> [WORK REQUEST]: From the extract below, list every time point when nest pictures were taken to assess baseline nest building behavior.

Home cage-based behavioral assessment
Activity
General activity (distance moved, velocity) was assessed continuously from 2 h post-recovery on day 0 (Mon) onwards. Video recordings from PhenoTyper home cages and the integrated tracking software EthoVision XT 15 (EthoVision XT, RRID: SCR_000441) provided the duration mice spent in the pre-defined zone around the mouse house (house zone). Results are presented for 12 h time slots, representing the light and dark phases in the animal facility. In addition, the first 20 h post-recovery time slot is shown separately.
Nest building
To assess baseline nest building behavior, nest pictures (LUMIX DMC-LF1, Panasonic Corporation, Kadoma, Japan) in three different angles (top view and two side views at an angle of 90 and 45 degrees) were taken 2 h, 4 h, and 6 h after cage change on day -4 (Thurs) and 1–2 h after light change on day -3 (Fri). To assess postsurgical nest building behavior, nest pictures were taken 4 h, 6 h, and 8 h post-recovery on day 0 and 1–2 h after light change on day 1 to day 4 (Tues–Fri). The scorer of the nest pictures was blinded to treatment allocation. Details on the scoring are provided in the supplements.

> [PROVIDED DATA]:
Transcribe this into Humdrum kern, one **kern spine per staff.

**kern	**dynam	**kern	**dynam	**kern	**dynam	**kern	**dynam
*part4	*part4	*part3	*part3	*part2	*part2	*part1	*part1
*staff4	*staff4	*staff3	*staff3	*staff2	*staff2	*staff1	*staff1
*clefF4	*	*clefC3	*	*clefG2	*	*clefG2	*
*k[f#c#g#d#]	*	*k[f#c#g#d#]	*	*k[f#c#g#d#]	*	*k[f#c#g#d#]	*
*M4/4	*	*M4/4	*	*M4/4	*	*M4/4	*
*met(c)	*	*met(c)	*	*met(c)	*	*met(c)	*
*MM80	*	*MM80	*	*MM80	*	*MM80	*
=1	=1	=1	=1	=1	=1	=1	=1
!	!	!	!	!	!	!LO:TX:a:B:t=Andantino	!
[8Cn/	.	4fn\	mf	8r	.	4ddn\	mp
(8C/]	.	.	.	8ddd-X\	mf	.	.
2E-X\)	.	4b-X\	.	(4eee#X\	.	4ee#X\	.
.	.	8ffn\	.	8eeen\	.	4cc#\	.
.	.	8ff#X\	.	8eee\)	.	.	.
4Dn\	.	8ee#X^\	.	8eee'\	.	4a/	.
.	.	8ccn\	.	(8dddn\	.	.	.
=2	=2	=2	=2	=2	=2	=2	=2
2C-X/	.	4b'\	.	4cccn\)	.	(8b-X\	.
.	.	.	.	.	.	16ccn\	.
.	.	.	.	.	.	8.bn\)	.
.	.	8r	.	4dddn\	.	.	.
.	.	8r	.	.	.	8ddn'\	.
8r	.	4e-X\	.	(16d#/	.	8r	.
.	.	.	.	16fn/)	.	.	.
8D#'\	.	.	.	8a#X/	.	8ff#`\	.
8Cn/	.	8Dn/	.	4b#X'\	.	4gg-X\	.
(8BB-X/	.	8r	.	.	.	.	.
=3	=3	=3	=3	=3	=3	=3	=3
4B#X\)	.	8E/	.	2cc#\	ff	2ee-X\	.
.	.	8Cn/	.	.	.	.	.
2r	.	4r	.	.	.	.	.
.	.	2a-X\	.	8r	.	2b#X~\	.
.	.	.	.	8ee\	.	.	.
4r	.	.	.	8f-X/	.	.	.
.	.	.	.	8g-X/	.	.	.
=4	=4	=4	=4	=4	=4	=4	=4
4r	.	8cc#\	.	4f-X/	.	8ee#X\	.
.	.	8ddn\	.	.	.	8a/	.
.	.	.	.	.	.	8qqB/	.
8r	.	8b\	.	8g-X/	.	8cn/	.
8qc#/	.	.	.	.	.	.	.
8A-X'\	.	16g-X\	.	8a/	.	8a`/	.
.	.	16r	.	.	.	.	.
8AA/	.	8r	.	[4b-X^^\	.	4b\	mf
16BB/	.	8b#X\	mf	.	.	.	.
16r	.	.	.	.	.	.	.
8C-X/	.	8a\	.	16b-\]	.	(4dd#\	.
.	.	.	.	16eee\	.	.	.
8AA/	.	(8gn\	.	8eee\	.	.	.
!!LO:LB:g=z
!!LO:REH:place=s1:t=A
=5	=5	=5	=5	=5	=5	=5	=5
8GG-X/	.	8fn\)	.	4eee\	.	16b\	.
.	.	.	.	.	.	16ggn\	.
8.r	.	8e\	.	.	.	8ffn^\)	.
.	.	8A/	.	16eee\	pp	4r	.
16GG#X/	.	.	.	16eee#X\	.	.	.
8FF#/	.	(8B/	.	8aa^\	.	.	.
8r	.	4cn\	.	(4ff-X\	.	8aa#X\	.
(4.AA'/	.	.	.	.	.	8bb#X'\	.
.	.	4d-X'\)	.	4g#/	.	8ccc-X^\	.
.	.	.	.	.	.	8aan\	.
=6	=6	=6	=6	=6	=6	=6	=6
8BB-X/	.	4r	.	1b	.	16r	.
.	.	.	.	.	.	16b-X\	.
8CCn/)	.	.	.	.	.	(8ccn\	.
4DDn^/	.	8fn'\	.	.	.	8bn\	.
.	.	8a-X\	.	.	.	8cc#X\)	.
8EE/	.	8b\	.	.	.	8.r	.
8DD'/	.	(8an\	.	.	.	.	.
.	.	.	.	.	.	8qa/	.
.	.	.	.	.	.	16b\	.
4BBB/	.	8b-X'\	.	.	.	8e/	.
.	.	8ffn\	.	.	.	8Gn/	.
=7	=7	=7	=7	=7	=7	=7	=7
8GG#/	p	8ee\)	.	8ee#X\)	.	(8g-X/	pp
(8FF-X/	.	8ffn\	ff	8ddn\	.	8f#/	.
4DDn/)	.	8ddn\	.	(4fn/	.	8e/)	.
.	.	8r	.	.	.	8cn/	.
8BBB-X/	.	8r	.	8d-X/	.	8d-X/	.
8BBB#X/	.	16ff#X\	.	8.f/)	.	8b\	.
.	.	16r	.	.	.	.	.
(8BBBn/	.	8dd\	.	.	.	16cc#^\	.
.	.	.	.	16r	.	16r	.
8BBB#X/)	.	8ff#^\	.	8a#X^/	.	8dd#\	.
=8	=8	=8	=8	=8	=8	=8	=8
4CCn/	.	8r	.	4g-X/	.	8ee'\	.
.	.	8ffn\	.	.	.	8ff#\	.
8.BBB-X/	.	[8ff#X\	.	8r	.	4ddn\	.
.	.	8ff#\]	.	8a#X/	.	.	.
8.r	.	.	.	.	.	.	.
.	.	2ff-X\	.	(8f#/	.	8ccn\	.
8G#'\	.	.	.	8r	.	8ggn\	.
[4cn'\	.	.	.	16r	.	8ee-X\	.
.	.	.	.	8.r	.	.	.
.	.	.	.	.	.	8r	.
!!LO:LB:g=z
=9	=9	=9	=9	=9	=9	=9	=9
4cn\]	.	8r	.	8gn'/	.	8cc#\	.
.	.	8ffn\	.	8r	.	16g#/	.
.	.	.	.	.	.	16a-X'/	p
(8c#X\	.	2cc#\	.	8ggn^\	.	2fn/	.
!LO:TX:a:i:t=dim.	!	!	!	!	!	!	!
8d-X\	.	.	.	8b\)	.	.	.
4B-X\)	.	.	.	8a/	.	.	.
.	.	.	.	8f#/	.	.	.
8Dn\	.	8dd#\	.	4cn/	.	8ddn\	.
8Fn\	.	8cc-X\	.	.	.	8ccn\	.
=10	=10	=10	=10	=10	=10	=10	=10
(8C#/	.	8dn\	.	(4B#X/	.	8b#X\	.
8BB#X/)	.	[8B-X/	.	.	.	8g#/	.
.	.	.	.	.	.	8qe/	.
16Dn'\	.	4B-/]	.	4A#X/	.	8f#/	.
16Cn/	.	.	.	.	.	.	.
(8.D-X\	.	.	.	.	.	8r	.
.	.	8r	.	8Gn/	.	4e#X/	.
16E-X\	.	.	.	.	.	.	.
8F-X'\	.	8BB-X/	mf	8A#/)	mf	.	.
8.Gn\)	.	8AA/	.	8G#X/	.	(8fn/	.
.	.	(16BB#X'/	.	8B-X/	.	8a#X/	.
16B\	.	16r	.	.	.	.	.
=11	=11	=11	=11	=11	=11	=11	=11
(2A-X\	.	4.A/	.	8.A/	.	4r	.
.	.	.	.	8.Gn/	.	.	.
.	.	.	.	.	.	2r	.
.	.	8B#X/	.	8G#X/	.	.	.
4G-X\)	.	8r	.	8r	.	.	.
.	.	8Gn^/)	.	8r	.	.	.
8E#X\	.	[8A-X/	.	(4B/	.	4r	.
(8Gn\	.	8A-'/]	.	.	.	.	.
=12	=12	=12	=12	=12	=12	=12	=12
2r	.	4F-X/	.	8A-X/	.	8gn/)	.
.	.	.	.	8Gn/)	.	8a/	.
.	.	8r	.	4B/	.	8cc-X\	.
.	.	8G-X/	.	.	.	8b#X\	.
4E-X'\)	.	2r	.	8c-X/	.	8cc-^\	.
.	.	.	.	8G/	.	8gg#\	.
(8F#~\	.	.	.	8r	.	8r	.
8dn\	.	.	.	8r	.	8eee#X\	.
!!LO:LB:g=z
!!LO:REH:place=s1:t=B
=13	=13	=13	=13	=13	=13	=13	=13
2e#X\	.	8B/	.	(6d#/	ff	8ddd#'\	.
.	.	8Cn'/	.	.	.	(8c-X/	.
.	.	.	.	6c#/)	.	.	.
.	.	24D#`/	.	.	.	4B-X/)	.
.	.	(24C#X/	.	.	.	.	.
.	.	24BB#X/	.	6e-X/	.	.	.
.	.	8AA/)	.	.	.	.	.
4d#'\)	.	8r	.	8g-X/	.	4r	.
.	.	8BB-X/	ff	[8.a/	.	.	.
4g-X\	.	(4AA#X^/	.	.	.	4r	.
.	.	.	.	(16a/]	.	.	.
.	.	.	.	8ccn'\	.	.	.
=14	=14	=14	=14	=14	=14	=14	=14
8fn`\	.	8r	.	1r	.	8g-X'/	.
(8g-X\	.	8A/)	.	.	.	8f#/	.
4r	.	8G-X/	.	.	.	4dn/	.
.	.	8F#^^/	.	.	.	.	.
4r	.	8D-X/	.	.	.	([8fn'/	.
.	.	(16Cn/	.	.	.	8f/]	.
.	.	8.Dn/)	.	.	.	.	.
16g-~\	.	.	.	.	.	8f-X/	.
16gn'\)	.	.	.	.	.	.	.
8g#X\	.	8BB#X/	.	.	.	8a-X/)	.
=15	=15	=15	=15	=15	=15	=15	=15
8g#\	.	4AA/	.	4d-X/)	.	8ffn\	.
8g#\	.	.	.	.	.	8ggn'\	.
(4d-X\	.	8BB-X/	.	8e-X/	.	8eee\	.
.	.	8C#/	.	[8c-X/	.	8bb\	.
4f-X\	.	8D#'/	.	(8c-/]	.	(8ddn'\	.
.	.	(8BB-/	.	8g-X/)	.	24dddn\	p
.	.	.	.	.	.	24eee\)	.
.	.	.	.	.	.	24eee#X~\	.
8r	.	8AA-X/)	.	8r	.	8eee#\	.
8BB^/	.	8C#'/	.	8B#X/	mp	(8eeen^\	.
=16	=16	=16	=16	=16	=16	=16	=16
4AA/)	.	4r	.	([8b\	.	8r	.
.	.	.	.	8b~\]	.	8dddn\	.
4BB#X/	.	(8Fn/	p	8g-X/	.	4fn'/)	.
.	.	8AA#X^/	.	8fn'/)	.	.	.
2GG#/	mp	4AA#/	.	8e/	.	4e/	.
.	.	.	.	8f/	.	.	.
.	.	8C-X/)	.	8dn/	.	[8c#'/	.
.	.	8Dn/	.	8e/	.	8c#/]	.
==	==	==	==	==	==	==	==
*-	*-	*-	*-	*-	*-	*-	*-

> [EXPECTED OUTPUT]:
- 2 h after cage change on day -4 (Thurs)
- 4 h after cage change on day -4 (Thurs)
- 6 h after cage change on day -4 (Thurs)
- 1–2 h after light change on day -3 (Fri)